## WORK INSTRUCTION
Go through the material below, find each line with the word "Left", and copy those lines.

## EXERCISE DATA
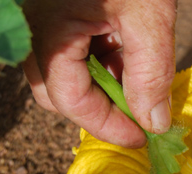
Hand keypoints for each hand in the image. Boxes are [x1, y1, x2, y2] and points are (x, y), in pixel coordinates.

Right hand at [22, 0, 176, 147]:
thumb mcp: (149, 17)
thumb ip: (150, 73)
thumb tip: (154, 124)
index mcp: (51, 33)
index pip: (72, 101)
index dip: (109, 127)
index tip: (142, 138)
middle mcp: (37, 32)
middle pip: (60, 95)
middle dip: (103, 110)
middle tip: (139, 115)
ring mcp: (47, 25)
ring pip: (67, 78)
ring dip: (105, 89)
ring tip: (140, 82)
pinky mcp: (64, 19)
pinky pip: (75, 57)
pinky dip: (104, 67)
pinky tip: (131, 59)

==

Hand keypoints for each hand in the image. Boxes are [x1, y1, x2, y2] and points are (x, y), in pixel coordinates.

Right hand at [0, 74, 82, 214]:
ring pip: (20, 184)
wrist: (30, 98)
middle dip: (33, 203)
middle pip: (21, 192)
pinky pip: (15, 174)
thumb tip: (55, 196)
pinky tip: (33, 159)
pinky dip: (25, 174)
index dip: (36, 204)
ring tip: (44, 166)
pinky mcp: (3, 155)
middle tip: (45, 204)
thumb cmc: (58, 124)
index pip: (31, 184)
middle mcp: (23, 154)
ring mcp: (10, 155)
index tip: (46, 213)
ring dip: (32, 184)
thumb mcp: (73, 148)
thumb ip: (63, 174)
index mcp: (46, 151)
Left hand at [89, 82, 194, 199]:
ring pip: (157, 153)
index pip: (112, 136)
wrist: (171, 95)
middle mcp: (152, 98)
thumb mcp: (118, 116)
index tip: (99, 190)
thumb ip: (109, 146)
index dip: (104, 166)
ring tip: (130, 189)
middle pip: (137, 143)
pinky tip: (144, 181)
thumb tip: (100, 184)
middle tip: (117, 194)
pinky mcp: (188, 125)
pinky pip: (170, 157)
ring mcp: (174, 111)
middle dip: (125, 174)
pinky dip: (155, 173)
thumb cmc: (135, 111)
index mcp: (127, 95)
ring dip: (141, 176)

--

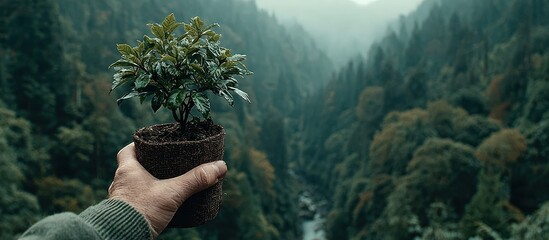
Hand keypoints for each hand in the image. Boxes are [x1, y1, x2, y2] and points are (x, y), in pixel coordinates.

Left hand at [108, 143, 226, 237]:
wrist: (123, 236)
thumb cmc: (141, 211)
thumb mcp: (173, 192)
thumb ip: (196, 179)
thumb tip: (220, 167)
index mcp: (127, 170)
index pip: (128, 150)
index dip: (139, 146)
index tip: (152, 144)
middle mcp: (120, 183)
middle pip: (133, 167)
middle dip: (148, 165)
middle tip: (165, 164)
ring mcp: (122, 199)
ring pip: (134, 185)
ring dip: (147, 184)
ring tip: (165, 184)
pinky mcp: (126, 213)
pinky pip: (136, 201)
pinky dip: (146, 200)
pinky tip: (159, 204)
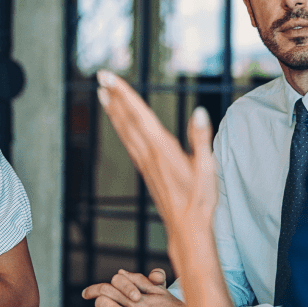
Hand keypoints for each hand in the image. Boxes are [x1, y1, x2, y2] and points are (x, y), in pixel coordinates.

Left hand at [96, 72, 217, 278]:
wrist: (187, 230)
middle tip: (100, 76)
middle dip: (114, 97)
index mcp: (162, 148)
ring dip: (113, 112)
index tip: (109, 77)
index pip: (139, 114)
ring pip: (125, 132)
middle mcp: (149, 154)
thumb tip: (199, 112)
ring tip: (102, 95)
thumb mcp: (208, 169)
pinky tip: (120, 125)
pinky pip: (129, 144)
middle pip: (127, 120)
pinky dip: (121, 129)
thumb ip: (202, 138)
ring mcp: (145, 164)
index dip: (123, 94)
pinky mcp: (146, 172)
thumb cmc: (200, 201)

## SOLVED PROBLEM
Left hand at [89, 82, 194, 199]:
Left hand at [108, 143, 226, 237]:
Left hand at [96, 72, 217, 278]:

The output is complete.